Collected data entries
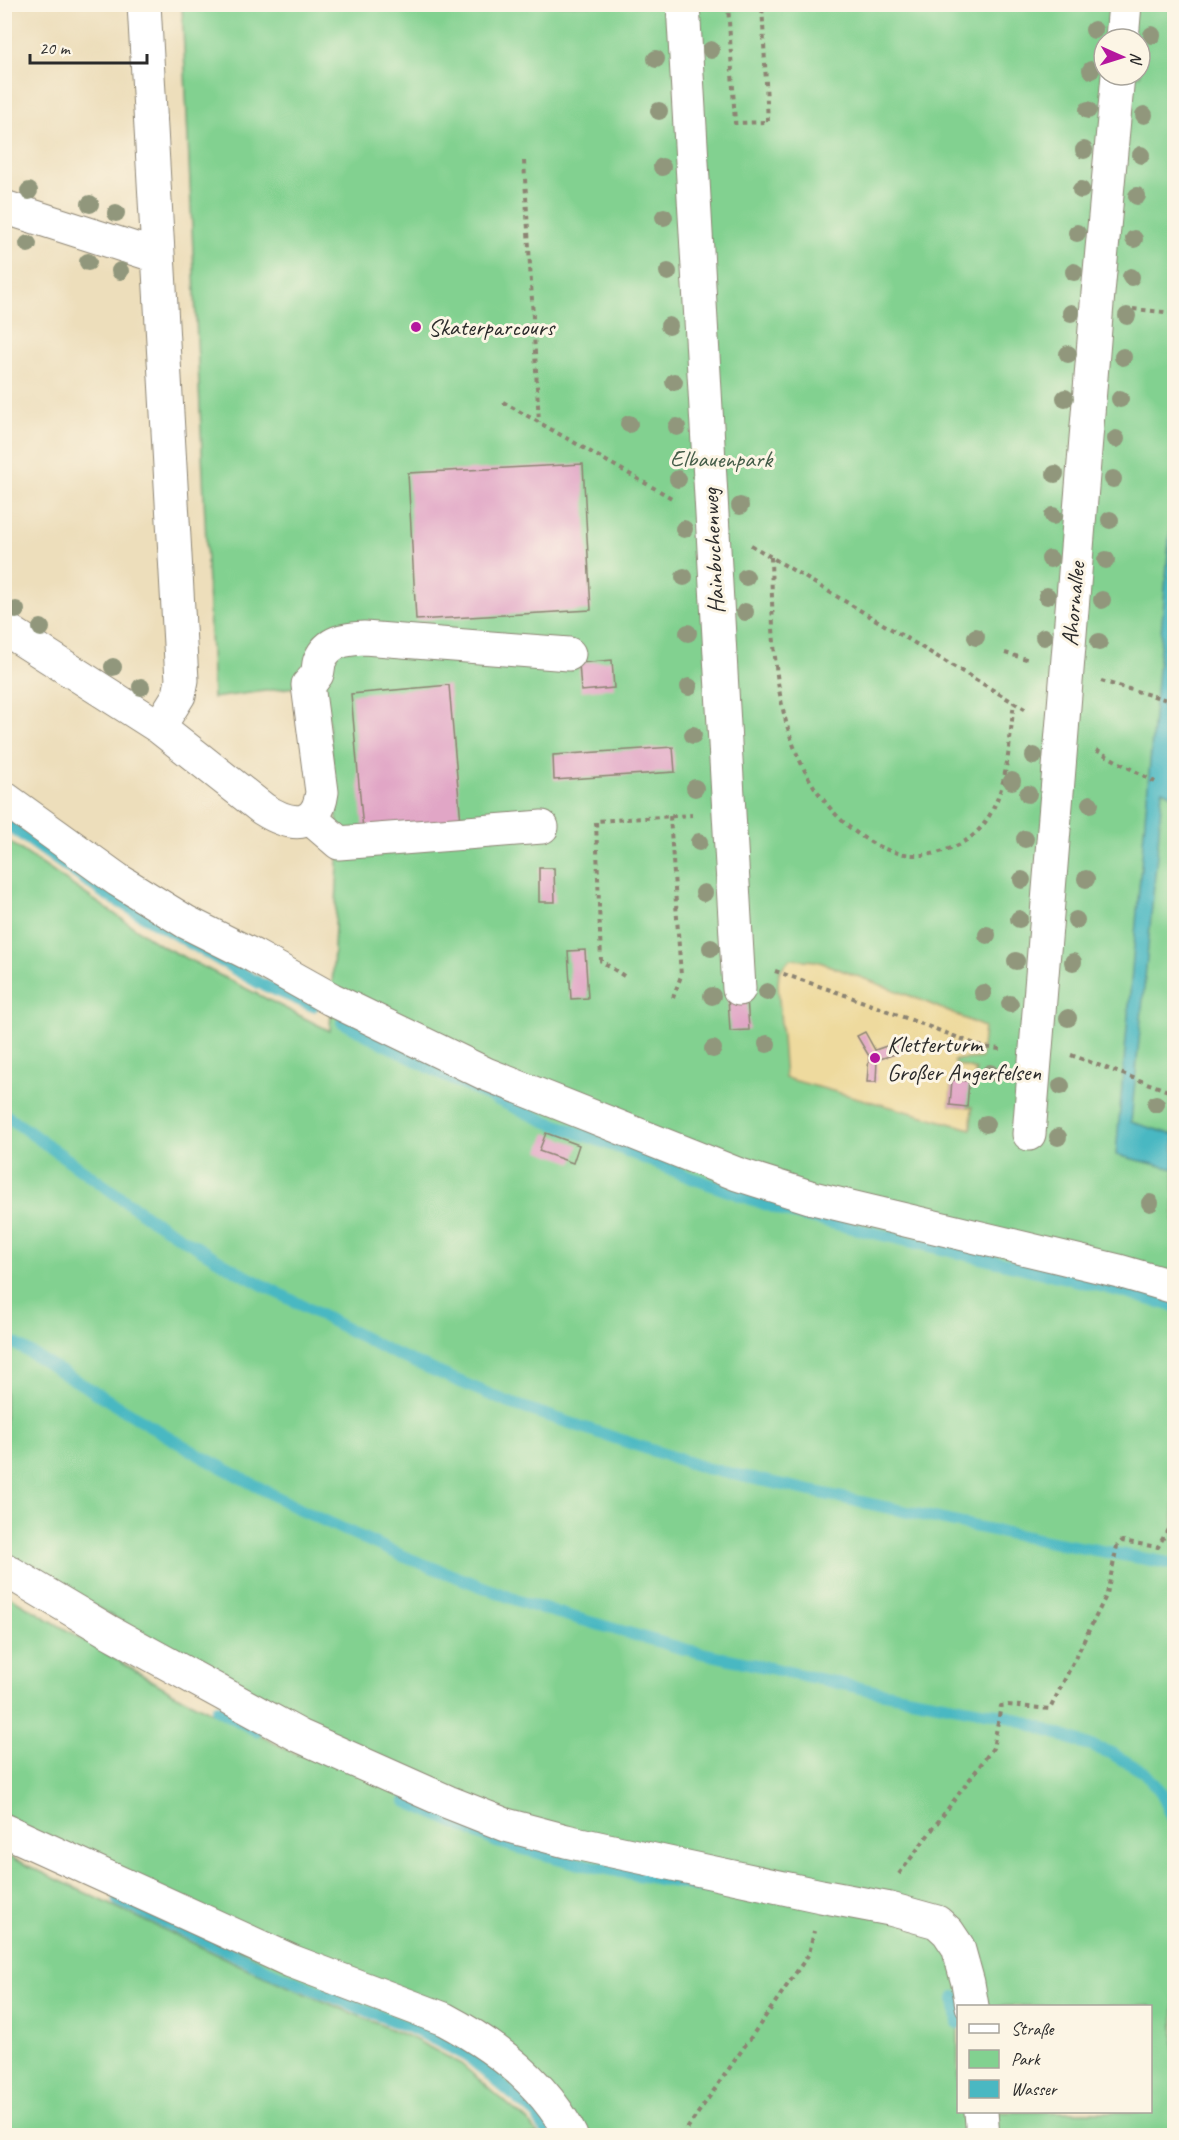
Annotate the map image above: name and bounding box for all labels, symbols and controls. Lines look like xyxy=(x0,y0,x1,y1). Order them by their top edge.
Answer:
scale bar xyxy=(30,27,147,65)
north arrow xyxy=(1092,27,1152,87)
text: 20 m xyxy=(39,37,72,59)
text: N xyxy=(1126,52,1146,66)
place label: Skaterparcours xyxy=(428,312,556,342)
marker: Skaterparcours xyxy=(409,320,423,334)
park label: Elbauenpark xyxy=(670,444,774,474)
street label: Hainbuchenweg xyxy=(695,486,731,615)
street label: Ahornallee xyxy=(1054,558,1092,647)
place label: Kletterturm Großer Angerfelsen xyxy=(887,1029,1041,1087)
marker: Kletterturm Großer Angerfelsen xyxy=(868,1051,882,1065)
legend xyxy=(957,2005,1152,2113)
text: Straße xyxy=(1011,2018,1055,2040)
text: Park xyxy=(1011,2048,1041,2070)
text: Wasser xyxy=(1011,2078,1058,2100)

● What you need to do
Where the data contains images, drop them and print the rest exactly.

● Exercise solution
Annotate the map image above: name and bounding box for all labels, symbols and controls. Lines look like xyxy=(x0,y0,x1,y1). Order them by their top edge.
Answer:
scale bar xyxy=(30,27,147,65)
north arrow xyxy=(1092,27,1152,87)
text: 20 m xyxy=(39,37,72,59)
text: N xyxy=(1126,52,1146,66)
place label: Skaterparcours xyxy=(428,312,556,342)
marker: Skaterparcours xyxy=(409,320,423,334)
park label: Elbauenpark xyxy=(670,444,774,474)
street label: Hainbuchenweg xyxy=(695,486,731,615)
street label: Ahornallee xyxy=(1054,558,1092,647)
place label: Kletterturm Großer Angerfelsen xyxy=(887,1029,1041,1087)
marker: Kletterturm Großer Angerfelsen xyxy=(868,1051,882,1065)
legend xyxy=(957,2005,1152,2113)
text: Straße xyxy=(1011,2018,1055,2040)
text: Park xyxy=(1011,2048,1041,2070)
text: Wasser xyxy=(1011,2078,1058,2100)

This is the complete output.